Fig. 7. DDR1-YWHAE is required for the shear stress-induced activation of YAP.

A Immunofluorescence and quantification of YAP localization in HUVECs. The cells were subjected to PS or OS for 24 h. n = 18 images from 3 biological replicates. 10 ~ 15 cells per image. B Western blotting to assess DDR1 and YAP phosphorylation in HUVECs subjected to PS or OS for 24 h. 3 biological replicates were presented. C Quantitative RT-PCR analysis of the expressions of YAP target genes CTGF, CYR61 and ANKRD1 in HUVECs treated as in (A). n = 6 biological replicates. D Immunofluorescence and quantification of YAP localization in HUVECs subjected to PS or OS for 24 h. The cells were transfected with siRNAs specific for YWHAE or scrambled siRNA and incubated with DDR1-IN-1 (10 μmol/L) or the control reagent (DMSO) for 3 h before being subjected to shear. n = 18 images from 3 biological replicates. 8 ~ 12 cells per image. E Immunofluorescence and quantification of YAP localization in HUVECs subjected to PS or OS for 24 h. The cells were transfected with si-DDR1, both si-DDR1 and si-YWHAE, or scrambled siRNA. n = 18 images from 3 biological replicates. 12 ~ 16 cells per image. F Western blotting to assess DDR1 and YAP phosphorylation in HUVECs treated as in (D). 3 biological replicates were presented. G Quantitative RT-PCR analysis of the expressions of YAP target genes CTGF, CYR61 and ANKRD1 in HUVECs treated as in (D). n = 6 biological replicates. Data were all analyzed by two-way ANOVA followed by Tukey’s multiply test. Scale bars, 20 μm. Data were all expressed as the means ± SEM.
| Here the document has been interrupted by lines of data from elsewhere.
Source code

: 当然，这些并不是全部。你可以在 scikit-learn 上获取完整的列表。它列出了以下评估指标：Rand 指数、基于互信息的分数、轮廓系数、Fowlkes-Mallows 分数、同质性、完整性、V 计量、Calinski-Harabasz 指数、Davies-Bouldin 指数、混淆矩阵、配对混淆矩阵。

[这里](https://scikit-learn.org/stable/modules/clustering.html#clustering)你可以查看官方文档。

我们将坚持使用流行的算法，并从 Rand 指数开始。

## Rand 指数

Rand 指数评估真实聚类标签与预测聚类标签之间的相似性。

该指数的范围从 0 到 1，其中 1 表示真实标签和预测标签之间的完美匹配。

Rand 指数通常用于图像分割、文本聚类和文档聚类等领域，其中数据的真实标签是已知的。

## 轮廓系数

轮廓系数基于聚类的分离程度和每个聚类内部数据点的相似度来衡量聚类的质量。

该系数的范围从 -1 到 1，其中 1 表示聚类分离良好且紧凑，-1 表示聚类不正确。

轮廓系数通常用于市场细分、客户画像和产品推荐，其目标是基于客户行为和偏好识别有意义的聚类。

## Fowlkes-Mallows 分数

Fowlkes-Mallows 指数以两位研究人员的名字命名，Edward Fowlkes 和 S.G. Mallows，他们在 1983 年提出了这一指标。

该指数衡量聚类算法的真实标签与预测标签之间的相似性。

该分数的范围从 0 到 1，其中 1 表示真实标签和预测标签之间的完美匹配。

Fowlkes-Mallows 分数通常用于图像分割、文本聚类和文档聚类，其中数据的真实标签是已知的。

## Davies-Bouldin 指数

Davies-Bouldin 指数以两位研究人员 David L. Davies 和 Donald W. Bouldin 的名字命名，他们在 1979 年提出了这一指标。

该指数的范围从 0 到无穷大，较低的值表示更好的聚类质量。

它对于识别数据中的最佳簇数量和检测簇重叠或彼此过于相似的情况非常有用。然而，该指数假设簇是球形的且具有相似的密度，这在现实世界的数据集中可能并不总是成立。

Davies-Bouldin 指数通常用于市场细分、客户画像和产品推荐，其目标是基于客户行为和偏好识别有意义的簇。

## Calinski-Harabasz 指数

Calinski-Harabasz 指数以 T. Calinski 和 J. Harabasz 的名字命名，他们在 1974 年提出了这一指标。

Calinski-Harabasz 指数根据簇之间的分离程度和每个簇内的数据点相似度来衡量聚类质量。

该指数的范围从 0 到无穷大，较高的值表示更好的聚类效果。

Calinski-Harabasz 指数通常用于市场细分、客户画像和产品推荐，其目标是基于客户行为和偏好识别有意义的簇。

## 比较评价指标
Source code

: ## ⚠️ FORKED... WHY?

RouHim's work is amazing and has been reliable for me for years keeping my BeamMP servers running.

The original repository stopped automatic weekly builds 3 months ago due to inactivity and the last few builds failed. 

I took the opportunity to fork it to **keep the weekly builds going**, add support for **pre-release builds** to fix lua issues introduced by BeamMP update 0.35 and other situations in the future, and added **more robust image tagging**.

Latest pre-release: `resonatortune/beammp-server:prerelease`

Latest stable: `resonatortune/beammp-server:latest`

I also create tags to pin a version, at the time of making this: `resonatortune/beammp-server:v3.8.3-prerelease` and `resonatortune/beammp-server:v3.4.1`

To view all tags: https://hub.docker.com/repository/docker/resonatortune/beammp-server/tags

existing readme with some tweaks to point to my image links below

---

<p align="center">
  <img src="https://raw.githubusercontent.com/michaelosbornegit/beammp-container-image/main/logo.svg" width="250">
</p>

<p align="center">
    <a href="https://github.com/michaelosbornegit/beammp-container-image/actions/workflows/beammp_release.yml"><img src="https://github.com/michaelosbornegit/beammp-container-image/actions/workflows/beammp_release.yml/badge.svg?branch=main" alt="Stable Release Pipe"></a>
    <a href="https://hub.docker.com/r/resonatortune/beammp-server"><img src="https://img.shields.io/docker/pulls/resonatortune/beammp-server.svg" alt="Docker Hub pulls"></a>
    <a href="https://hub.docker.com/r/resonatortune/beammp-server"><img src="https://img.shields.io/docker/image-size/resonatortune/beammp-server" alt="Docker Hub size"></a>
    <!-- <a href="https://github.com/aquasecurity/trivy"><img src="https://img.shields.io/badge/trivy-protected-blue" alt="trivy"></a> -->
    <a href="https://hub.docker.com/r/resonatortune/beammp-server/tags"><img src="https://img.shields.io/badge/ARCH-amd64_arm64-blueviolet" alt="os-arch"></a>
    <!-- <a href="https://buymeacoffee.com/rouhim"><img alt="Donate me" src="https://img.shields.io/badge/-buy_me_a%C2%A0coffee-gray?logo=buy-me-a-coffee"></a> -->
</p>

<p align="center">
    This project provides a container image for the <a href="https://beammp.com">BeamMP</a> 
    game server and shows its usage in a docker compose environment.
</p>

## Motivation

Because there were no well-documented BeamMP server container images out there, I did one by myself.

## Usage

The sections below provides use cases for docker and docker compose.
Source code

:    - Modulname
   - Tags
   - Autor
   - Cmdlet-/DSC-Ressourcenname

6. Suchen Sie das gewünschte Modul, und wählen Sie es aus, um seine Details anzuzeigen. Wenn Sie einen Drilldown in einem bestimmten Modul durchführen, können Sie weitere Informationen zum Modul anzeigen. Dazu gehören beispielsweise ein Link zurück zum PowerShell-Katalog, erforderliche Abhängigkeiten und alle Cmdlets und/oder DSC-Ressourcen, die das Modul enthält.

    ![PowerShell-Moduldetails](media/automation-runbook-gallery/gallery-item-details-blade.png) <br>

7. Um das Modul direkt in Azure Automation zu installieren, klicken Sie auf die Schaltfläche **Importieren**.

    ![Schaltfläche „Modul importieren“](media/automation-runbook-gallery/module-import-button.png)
Fig. 8. DDR1 mechanosensation mediates the flow-activation of YAP and endothelial dysfunction.

The schematic depicts DDR1 as a primary mechanosensor in ECs, orchestrating cellular responses to shear flow. In areas of atheroprotective laminar flow, YAP phosphorylation prompts its binding with 14-3-3 proteins. This leads to YAP localization in the cytoplasm and subsequent degradation. Conversely, in atheroprone disturbed flow areas, DDR1 perceives the flow, initiating force-induced DDR1 oligomerization. This results in the formation of liquid-like biomolecular condensates involving DDR1 and 14-3-3. These condensates inhibit YAP phosphorylation and cytoplasmic sequestration, resulting in YAP activation and consequent endothelial dysfunction.